Kewaspadaan nasional
Pasar karbon dengan segala mekanisme derivatifnya memang menjanjikan potensi ekonomi yang besar dalam bentuk pendapatan negara. Namun demikian, Indonesia sebagai bangsa dan negara yang masih dikategorikan sebagai negara berkembang (developing countries) tetap perlu memiliki kewaspadaan nasional yang tinggi terhadap semua kebijakan yang ditempuh.
Sudah menjadi habituasi negara-negara maju (North Countries) untuk melakukan kebijakan unilateris-realis yang condong pada kepentingan nasional mereka sendiri. Konseptualisasi dan implementasi pasar karbon tidak sepenuhnya bermuatan mitigasi dan adaptasi perubahan iklim. Seperti halnya konsepsi ekonomi dan industri hijau dalam skala yang lebih besar, pasar karbon adalah instrumen untuk melanggengkan keberlangsungan korporasi-korporasi besar di Amerika dan Eropa. Jika tidak dilandasi oleh kesadaran dan tobat ekologis yang kuat, pasar karbon berpotensi dijadikan sekadar “bantalan-bantalan” untuk meredam pencemaran lingkungan yang mereka lakukan.

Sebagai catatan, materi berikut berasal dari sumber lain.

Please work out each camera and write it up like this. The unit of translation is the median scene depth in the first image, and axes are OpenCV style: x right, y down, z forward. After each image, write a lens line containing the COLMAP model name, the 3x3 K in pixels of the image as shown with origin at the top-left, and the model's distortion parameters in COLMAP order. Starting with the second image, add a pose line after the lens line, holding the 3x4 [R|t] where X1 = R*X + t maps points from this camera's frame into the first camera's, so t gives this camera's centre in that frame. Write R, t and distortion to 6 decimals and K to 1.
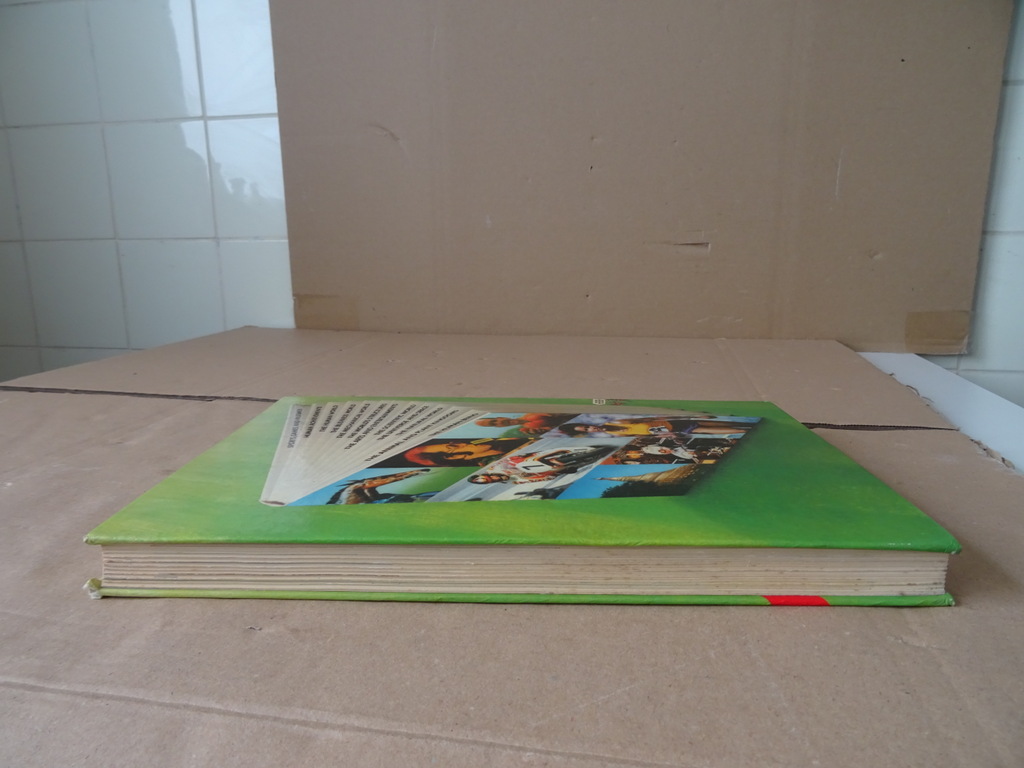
lens RADIAL K [[751.6, 0, 519.0], [0, 751.6, 378.0], [0, 0, 1]] dist [0.012913, -0.028065]
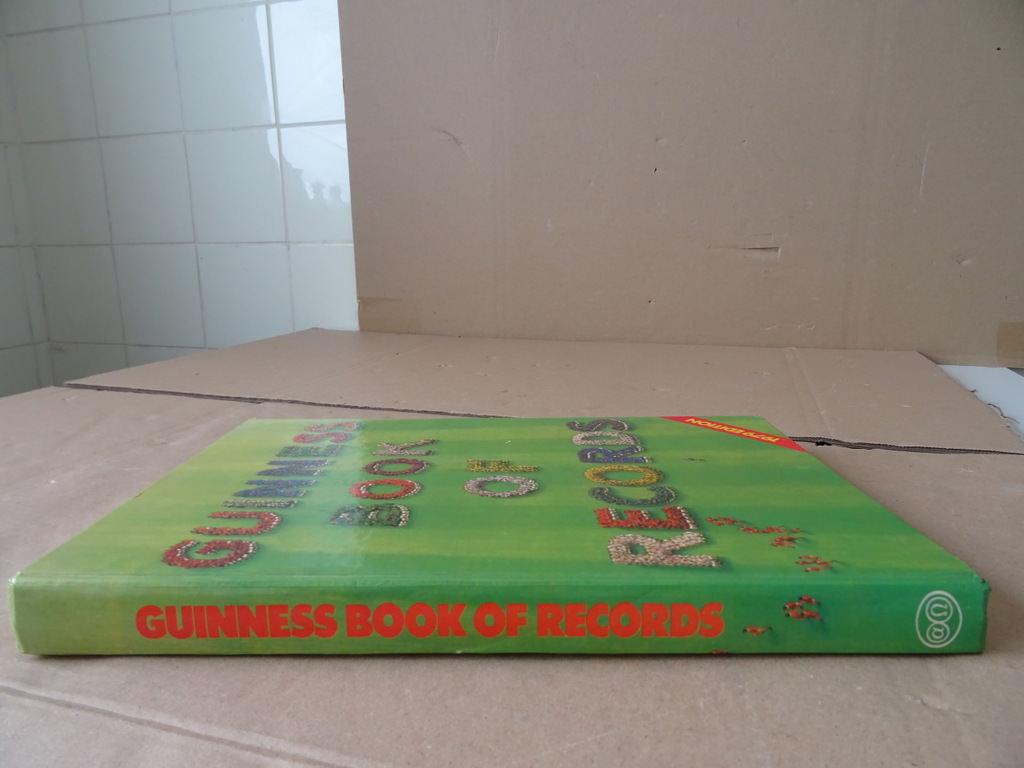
lens RADIAL K [[751.6, 0, 519.0], [0, 751.6, 378.0], [0, 0, 1]] dist [0.012913, -0.028065]
pose [[0.993452, 0.020148, -0.112460, 0.127288], [-0.020318, 0.999793, -0.000367, -0.025114], [0.112429, 0.002650, 0.993656, 0.057427]]
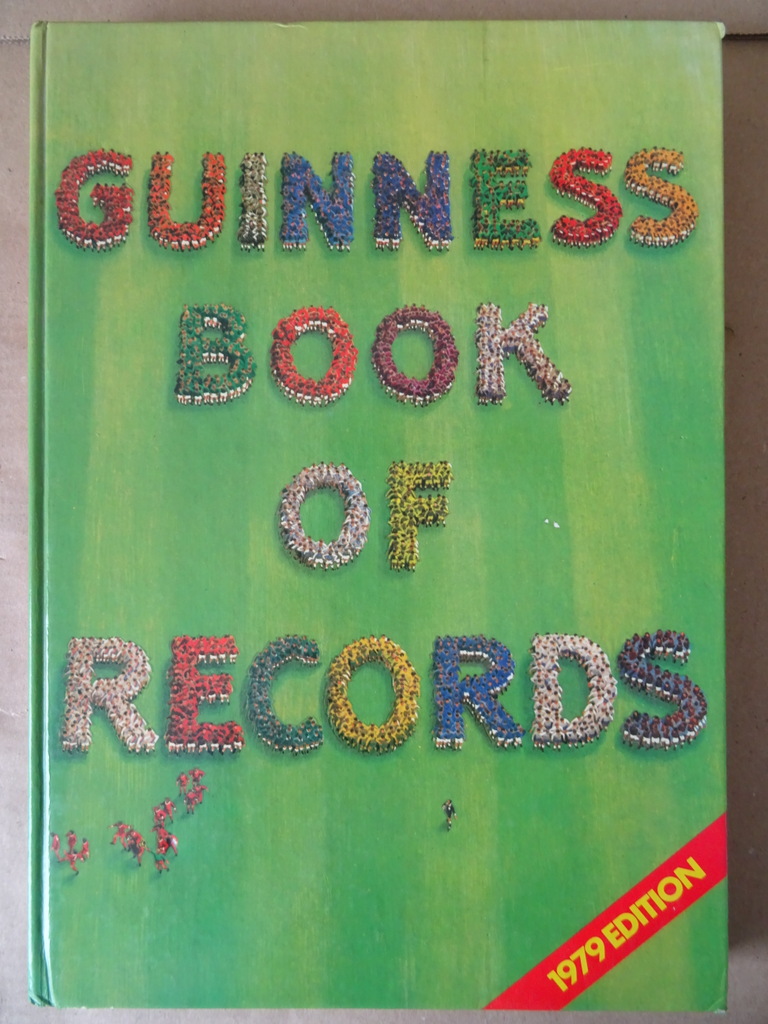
lens RADIAL K [[751.6, 0, 384.0], [0, 751.6, 512.0], [0, 0, 1]] dist [0.012913, -0.028065]
pose [[-0.120850, 0.992596, 0.012196, -0.134094], [-0.163804, -0.032058, 0.985972, -1.004799], [0.979063, 0.117157, 0.166466, 1.649198]]
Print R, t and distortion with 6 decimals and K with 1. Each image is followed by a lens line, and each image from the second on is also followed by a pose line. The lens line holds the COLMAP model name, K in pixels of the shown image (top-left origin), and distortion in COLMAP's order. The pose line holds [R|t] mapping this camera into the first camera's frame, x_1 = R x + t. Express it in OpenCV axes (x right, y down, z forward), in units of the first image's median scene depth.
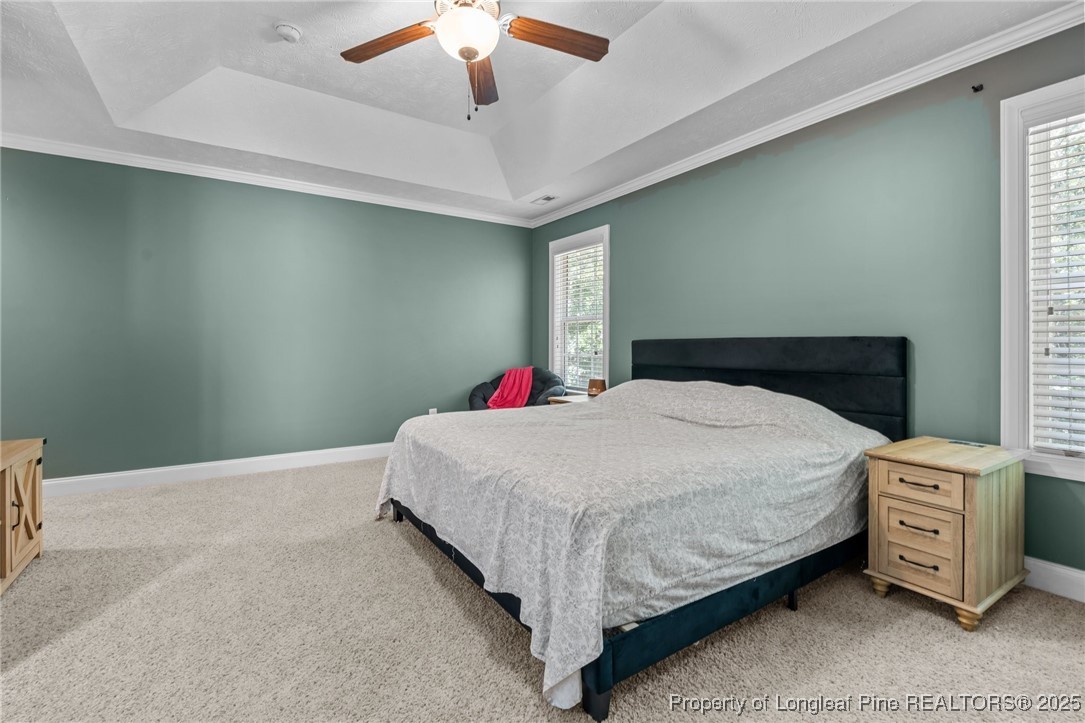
lens RADIAL K [[477.6, 0, 540.5], [0, 477.6, 354.4], [0, 0, 1]] dist [-0.009752, 0.001355]
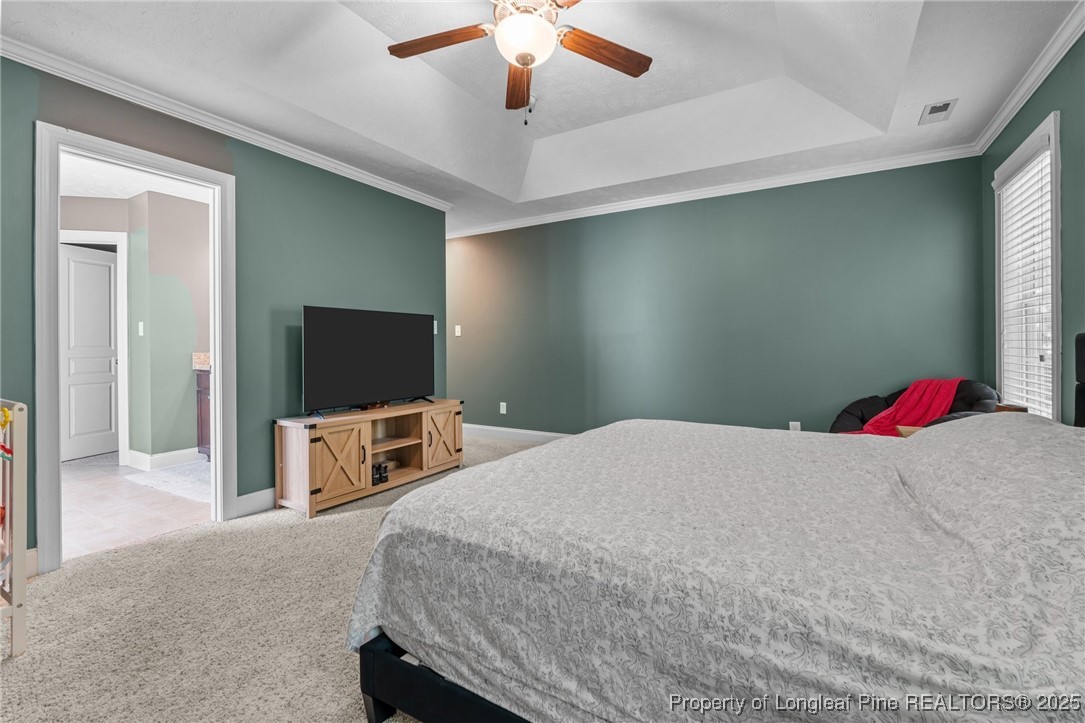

Apa yang terjadi dalam sekup global tersebut, juga berpotensi terjadi di level domestik Indonesia. Kebijakan pemerintah untuk berkontribusi dalam penanganan dampak perubahan iklim perlu didasari oleh komitmen yang kuat yang berpijak pada filosofi dasar bahwa manusia harus senantiasa selaras dan menjaga keseimbangan alam. Pendekatan ekosentrisme harus dijadikan sebagai pedoman dalam setiap formulasi kebijakan pemerintah, bukan sebaliknya, mengarusutamakan antroposentrisme dengan mengakomodasi kepentingan para pemodal yang cenderung profit-oriented dan melakukan perusakan terhadap alam.
Komitmen pemerintah juga sudah seharusnya dimanifestasikan dalam bentuk penegakan hukum terhadap para pelaku perusakan alam, penegakan hukum tanpa pandang bulu. Akhirul kalam, partisipasi Indonesia dalam perdagangan karbon adalah sebuah kebutuhan. Namun, partisipasi yang berpijak pada komitmen tulus menjaga alam, tidak sekadar potensi ekonomi, adalah suatu keharusan.*
Hj. Ratna Juwita Sari, Anggota Komisi XII dan Badan Anggaran DPR RI Periode 2024-2029.